Smart accounts enable user experience improvements that were not previously possible with EOA accounts.

Examples include:

  • Gasless transactions
  • Use of USDC and other ERC-20 tokens for gas fee payments
  • Trustless Passkey and FaceID signatures and login
  • Account recovery
  • Signer rotation
  • Multisig and social recovery schemes
  • Automated transactions (e.g. for limit orders, deadman switch, auto token revocations, automated DCA investing)
  • Transactions with session keys with limited account access
  • Batched transactions (e.g. being able to approve and swap in the same transaction)

When using a bundler without a verifying paymaster, who ends up paying the added fees?

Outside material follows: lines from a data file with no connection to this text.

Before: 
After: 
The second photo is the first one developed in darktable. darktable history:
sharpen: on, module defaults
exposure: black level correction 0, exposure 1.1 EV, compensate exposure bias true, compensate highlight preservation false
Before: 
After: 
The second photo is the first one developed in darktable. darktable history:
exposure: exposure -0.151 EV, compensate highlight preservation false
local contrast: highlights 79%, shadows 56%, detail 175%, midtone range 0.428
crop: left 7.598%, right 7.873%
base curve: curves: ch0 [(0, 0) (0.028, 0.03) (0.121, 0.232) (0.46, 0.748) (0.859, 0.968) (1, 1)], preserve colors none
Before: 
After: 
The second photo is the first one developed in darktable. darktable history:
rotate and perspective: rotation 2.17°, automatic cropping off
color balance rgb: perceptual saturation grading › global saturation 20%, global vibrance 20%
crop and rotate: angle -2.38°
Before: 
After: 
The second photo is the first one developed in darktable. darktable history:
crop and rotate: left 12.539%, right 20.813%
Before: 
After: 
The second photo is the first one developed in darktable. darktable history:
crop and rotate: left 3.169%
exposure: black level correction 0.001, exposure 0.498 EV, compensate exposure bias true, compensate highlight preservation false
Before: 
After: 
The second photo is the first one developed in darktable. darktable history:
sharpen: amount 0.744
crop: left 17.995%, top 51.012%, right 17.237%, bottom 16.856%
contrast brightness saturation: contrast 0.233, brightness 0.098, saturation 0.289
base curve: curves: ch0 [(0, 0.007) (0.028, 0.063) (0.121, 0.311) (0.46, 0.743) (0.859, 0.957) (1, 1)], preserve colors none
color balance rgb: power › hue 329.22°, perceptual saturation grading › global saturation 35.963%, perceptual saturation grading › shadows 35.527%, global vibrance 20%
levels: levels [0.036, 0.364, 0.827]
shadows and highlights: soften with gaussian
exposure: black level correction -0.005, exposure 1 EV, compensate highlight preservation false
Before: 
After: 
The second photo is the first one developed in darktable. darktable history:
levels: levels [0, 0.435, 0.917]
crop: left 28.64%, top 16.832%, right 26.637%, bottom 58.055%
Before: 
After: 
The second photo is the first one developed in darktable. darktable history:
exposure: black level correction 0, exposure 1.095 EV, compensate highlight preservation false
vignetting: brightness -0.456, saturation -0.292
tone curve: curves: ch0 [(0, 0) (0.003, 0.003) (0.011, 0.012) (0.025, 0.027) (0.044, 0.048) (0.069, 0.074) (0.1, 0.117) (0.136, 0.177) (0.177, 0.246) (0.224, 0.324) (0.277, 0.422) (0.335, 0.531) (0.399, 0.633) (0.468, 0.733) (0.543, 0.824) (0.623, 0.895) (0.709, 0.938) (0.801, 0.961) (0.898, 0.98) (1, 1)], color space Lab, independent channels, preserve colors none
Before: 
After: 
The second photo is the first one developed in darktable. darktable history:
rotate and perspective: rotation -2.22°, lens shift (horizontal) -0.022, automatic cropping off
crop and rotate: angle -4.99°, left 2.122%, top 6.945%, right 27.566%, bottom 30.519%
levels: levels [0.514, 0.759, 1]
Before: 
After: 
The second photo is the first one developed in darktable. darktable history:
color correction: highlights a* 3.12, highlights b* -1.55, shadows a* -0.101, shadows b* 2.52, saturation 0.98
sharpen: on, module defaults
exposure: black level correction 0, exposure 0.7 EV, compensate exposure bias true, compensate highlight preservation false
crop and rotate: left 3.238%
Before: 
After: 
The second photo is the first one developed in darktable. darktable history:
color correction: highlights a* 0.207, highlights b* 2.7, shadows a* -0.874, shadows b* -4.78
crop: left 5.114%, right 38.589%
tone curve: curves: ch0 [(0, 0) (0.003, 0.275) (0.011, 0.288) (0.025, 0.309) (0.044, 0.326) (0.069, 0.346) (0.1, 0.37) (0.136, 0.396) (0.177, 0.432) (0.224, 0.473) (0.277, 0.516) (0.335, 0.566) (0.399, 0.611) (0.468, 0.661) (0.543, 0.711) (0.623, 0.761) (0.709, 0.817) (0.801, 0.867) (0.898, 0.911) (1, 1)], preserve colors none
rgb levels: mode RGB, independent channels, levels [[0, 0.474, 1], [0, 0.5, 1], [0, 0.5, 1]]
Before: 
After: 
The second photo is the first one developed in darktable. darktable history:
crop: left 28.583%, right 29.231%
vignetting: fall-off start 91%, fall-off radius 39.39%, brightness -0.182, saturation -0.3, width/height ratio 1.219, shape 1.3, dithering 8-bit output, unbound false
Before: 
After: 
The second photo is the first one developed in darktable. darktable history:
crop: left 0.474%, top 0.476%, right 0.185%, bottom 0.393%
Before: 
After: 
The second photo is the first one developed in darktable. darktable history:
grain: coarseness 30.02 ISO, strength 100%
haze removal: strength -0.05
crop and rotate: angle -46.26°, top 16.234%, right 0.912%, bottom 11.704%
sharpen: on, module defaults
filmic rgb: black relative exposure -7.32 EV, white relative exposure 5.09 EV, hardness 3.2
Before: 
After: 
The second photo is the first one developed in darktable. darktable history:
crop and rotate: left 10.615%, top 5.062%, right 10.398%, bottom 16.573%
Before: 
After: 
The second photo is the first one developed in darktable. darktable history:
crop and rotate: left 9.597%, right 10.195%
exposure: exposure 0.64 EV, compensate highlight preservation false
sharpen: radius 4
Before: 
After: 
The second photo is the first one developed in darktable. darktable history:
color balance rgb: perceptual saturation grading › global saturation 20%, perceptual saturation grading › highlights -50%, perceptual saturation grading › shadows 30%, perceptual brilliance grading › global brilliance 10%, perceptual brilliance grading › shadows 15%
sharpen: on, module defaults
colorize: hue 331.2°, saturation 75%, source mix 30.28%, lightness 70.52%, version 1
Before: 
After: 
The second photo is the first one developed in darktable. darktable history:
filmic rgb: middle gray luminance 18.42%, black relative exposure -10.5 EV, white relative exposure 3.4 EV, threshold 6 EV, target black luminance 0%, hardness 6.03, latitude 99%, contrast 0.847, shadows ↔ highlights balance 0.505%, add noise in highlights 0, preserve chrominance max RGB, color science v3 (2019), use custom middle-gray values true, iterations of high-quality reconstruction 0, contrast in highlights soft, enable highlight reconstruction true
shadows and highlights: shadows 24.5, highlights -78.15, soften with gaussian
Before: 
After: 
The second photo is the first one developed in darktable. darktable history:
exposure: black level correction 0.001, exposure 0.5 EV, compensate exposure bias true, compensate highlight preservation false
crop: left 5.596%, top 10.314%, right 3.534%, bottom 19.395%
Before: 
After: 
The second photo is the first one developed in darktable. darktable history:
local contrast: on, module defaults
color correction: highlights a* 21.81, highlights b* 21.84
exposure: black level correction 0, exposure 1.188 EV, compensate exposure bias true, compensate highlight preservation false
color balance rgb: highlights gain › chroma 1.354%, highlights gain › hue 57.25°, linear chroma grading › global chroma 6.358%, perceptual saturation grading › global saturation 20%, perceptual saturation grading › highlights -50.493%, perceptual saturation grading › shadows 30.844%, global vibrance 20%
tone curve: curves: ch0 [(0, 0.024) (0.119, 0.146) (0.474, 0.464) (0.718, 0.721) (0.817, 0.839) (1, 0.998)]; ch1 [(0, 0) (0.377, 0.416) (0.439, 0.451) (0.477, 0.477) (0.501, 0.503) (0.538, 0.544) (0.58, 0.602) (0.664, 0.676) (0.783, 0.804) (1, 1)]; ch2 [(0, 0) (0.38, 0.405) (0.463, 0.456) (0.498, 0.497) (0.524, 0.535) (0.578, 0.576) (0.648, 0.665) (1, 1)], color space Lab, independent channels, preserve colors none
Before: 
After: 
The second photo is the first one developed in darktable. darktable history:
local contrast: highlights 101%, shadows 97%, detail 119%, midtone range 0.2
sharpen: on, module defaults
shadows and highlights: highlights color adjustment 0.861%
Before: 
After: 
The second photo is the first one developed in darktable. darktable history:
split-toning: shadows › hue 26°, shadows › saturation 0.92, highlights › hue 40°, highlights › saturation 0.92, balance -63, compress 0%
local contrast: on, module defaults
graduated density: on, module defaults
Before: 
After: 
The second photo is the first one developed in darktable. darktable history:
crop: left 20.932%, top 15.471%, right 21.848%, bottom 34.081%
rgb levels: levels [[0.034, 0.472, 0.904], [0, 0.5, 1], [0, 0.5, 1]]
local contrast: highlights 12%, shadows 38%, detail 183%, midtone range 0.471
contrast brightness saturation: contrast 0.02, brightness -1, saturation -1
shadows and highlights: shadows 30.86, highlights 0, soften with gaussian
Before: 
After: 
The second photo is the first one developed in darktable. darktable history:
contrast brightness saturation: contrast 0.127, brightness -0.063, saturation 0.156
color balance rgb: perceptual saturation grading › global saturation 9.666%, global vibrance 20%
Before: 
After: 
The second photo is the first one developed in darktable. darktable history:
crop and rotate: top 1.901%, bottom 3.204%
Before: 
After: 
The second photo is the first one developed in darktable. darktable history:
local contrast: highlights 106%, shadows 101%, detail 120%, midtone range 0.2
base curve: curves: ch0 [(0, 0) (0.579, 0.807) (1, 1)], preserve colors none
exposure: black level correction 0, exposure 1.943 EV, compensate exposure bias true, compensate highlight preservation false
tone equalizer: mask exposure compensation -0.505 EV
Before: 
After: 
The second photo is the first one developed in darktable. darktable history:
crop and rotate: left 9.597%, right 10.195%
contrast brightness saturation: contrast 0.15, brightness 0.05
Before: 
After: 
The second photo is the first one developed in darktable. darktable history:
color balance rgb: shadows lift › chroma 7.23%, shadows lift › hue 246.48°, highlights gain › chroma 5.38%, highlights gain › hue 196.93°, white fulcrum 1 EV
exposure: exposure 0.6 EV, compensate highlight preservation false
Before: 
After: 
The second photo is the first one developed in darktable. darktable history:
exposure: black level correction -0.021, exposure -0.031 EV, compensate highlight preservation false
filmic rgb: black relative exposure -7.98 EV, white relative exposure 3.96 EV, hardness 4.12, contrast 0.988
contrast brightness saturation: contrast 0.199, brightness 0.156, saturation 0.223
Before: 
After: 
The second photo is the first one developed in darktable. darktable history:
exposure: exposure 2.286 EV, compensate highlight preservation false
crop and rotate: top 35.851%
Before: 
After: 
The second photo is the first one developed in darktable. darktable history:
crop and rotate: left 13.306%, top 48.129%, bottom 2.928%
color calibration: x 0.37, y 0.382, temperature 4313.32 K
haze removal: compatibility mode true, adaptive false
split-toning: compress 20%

When using the bundler without you sponsoring the gas fees for your users, the users themselves will be the ones covering the gas fees as well as the small bundler overhead for the user operations.

If the bundler gets exploited, are my ERC-4337 accounts at risk?

No. If the private keys Pimlico uses were to get compromised, that would have no effect on the security of your ERC-4337 accounts. ERC-4337 was designed to make bundlers a completely permissionless entity, meaning in fact that any address could technically be a bundler by calling the handleOps function on the EntryPoint contract. Bundler services like Pimlico merely provide a convenient, fast, and reliable way to bundle user operations for you.

The EOA address (if there is one) that controls your ERC-4337 would be controlled by you or a separate service you trust, completely independent of the bundler and Pimlico.